PhobosWatch: manifest => enum

Janice Caron caron800 at googlemail.com
Fri Dec 28 08:22:39 PST 2007


On 12/28/07, Steven Schveighoffer <schveiguy at yahoo.com> wrote:
> ""Jérôme M. Berger""  wrote
> > Walter Bright wrote:
> >> The reason this won't work is because:
> >>     const int x = 3;
> >> will type x as const(int), not int. There needs to be a way to declare a
> >> constant of type int.
> >
> > Er, why? Taking "&x" should return a "const (int)*" and using "x"
> > directly should always work so long as you don't modify it. Are you
> > telling us that the following code will fail:
> >
> > void func (int param)
> > {
> > }
> >
> > const int x = 42;
> > int y = x;              // <= This should work
> > func (x);               // <= This should work too
> >
> > Or is there something I'm missing here?
>
> I agree with everything you are saying, except I think Walter is thinking of
> the case:
>
> const int x;
> auto y = x;  // y is now const

Oooh - I think I ought to say something here, since I was one of the
folk arguing that const(T) and const T should be interchangable.

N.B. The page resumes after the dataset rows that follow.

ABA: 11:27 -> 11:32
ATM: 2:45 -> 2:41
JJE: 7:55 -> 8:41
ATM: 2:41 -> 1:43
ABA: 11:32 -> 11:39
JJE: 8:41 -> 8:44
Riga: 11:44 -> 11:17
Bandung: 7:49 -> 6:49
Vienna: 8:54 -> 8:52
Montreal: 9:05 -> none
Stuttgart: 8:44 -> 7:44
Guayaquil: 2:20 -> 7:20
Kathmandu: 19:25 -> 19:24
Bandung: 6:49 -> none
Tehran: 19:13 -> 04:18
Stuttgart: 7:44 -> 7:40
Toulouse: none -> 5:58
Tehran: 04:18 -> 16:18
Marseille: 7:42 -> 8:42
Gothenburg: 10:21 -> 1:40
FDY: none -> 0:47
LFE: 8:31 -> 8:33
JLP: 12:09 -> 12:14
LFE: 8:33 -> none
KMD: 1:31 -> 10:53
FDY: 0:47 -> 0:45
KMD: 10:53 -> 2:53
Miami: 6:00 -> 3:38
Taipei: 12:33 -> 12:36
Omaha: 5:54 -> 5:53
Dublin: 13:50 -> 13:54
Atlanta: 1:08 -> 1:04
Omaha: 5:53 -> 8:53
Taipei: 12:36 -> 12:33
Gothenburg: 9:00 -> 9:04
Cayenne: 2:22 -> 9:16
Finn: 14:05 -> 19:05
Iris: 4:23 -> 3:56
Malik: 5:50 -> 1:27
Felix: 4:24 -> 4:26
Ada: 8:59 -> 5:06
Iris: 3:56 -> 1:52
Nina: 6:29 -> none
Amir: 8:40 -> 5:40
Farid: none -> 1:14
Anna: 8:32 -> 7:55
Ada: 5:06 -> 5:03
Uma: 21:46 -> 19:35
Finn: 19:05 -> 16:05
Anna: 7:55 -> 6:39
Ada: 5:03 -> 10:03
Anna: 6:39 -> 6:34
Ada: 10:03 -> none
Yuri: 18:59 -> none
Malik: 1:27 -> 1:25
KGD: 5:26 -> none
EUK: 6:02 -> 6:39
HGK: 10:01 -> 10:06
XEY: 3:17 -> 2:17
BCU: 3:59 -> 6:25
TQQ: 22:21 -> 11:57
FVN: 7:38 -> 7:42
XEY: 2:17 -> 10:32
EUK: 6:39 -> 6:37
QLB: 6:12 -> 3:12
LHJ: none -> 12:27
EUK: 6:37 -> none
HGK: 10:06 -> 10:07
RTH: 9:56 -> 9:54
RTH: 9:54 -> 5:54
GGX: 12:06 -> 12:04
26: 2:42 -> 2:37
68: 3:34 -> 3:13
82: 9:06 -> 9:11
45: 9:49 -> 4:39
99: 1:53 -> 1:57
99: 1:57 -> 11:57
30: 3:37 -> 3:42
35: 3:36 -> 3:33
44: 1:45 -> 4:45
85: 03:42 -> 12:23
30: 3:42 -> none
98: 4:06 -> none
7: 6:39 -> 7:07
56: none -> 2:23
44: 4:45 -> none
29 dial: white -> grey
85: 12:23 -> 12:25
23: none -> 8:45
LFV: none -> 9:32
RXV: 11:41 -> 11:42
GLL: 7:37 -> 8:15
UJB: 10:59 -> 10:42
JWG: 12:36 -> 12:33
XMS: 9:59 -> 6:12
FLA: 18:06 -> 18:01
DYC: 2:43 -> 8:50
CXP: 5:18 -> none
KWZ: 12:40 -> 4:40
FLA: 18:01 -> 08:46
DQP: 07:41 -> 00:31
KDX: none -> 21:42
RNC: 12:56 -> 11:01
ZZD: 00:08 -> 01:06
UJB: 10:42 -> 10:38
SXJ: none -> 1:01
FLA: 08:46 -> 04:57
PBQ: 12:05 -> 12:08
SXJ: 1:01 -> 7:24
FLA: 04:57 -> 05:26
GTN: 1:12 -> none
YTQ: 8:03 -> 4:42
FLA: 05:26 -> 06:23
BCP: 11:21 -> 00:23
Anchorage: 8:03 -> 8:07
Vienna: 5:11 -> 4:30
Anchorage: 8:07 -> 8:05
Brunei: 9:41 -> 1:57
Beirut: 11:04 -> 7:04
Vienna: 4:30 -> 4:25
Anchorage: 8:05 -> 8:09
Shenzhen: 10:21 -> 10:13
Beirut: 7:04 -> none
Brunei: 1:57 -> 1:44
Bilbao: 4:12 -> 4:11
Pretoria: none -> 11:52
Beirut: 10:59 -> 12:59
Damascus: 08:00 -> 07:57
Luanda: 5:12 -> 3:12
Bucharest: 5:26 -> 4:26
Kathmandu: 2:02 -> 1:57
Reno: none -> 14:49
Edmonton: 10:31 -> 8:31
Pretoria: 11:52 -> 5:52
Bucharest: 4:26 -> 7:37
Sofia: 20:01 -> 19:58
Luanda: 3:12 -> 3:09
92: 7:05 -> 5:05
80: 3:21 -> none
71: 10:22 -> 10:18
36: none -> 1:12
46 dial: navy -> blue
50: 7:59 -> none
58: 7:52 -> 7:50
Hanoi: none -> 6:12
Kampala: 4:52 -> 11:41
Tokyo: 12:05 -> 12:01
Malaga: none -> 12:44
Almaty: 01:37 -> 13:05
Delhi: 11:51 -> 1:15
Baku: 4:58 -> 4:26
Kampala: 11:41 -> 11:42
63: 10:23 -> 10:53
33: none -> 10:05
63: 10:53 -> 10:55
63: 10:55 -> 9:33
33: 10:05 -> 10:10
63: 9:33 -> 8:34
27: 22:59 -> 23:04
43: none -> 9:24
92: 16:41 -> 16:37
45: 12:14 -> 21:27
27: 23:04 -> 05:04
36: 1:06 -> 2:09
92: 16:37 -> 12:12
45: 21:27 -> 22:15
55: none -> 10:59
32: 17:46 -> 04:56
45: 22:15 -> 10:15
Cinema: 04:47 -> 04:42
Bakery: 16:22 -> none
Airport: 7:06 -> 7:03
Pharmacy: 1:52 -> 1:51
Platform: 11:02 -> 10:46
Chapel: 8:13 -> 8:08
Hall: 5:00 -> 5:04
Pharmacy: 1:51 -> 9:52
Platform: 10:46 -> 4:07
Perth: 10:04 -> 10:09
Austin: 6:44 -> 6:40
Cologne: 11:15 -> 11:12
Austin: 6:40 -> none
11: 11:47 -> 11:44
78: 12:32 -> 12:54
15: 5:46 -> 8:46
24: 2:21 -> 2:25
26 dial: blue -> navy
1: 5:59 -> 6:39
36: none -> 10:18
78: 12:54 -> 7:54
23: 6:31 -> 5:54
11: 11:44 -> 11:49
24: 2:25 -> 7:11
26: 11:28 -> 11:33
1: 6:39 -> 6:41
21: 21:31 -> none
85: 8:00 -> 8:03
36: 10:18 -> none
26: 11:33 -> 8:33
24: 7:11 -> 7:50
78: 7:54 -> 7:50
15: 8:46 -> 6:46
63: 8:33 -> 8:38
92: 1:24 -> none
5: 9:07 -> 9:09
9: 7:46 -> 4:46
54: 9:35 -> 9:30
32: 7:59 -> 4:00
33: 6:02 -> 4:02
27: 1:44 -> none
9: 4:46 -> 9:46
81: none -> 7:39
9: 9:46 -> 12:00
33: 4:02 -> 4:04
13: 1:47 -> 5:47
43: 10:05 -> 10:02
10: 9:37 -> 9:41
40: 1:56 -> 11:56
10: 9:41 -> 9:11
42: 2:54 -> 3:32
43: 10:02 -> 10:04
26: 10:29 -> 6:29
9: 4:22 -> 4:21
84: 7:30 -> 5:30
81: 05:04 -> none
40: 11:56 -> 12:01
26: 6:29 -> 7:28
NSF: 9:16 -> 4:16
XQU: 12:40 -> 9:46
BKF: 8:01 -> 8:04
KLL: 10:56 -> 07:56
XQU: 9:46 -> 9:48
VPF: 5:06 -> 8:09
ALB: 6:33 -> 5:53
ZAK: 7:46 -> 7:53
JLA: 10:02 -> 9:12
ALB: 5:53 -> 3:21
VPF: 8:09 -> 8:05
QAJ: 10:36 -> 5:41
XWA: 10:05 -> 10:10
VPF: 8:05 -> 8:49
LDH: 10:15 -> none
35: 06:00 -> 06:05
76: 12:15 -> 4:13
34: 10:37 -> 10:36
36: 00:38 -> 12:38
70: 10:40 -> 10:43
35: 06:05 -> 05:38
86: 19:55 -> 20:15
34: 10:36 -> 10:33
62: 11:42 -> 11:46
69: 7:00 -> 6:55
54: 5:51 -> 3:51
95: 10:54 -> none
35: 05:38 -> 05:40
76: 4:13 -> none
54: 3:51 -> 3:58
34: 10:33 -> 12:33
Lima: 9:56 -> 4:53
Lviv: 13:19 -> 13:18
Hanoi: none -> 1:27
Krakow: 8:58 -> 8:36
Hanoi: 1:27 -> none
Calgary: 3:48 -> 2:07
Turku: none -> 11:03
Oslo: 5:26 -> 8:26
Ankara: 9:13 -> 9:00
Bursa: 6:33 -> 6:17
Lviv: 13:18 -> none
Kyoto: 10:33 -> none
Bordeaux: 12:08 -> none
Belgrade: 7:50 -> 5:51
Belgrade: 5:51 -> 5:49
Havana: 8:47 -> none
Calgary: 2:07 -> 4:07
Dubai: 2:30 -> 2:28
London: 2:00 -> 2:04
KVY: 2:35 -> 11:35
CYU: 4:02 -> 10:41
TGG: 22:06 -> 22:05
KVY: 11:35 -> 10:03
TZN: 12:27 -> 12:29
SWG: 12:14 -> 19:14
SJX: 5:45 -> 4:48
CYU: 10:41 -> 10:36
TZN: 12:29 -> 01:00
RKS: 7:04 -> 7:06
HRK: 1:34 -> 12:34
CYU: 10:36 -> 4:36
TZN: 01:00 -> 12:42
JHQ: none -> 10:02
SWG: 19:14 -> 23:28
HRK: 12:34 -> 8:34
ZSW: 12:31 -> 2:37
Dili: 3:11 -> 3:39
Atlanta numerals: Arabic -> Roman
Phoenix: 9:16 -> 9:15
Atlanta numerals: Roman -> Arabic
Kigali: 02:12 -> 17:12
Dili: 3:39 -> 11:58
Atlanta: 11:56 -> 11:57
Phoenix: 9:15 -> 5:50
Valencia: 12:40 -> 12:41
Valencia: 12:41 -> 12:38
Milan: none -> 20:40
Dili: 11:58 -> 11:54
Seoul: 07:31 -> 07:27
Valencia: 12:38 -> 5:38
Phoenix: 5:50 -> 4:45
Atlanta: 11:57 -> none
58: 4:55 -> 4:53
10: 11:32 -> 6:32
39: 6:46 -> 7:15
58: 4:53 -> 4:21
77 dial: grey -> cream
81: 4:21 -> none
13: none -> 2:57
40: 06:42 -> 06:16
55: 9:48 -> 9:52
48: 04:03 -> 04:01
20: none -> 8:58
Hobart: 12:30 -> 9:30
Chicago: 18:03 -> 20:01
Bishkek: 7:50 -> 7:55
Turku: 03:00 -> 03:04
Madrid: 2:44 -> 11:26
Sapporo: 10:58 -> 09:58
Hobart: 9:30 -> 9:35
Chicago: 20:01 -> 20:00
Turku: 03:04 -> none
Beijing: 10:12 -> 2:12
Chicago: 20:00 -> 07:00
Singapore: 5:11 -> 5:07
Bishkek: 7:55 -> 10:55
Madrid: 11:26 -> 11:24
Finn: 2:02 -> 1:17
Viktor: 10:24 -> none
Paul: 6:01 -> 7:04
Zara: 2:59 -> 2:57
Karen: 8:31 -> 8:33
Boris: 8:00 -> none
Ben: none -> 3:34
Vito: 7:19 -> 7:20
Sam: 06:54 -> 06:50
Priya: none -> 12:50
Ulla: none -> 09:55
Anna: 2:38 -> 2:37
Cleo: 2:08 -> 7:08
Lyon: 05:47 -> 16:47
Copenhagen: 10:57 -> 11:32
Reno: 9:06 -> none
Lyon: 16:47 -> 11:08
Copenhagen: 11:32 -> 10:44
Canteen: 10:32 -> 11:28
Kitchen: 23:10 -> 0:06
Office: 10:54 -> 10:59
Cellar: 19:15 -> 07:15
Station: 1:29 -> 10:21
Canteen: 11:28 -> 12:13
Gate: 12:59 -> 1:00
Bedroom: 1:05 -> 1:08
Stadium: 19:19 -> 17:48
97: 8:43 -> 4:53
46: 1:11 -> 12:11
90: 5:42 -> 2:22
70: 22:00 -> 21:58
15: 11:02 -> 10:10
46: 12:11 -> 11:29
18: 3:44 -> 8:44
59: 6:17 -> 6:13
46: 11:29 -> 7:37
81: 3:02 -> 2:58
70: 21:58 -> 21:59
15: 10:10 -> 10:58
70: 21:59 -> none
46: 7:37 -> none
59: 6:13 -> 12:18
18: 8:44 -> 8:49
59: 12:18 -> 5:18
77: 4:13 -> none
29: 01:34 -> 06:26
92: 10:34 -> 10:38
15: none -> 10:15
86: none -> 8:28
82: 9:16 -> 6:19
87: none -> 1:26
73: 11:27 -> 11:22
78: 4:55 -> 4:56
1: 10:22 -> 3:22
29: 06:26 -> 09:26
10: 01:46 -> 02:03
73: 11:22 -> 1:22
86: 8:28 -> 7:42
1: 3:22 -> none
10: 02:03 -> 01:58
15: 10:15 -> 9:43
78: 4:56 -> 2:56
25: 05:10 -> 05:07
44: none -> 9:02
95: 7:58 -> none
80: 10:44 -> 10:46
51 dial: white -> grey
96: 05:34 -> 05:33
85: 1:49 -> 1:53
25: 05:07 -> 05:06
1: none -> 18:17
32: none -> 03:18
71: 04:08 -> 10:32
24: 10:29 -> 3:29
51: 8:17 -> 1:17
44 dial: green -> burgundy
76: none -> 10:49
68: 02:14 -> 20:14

The thing is, I just don't see the problem. Given code like:

    const int x;
    auto y = x;

it should be possible to end up with x being a manifest constant,
unless the address is taken by some other piece of code somewhere
else. As I've mentioned before, x is not merely const, it's actually
/invariant/, despite the const declaration, because there is no
conceivable way for any piece of code anywhere in the program to
change it, ever (...except by doing stuff which is undefined,
obviously, but that doesn't count).

And that's good, right? If the compiler is really smart, it might be
able to treat is as invariant(int). If not, treating it as const(int)
is harmless.

But as for y...

y is a /copy/ of x, and clearly it should be possible to make a copy
of a const thing and have the copy be mutable. Head constness needs to
be dropped here, exactly as it is dropped in template distinction in
D2.008 (t!(int) is the same thing as t!(const(int)) unless special
syntax is used).

In fact, x is very much like a template, and could be implemented in a
similar way - don't instantiate it (allocate it storage space in the
ROM segment) unless it is referenced (its address is taken).

I don't see why any of this isn't possible. Maybe that's because I'm
dumb and I'm missing something obvious, but I'm baffled as to what it
is. And if I /haven't/ missed anything, then we don't need a new
keyword /at all/ - be it enum, manifest, or anything else.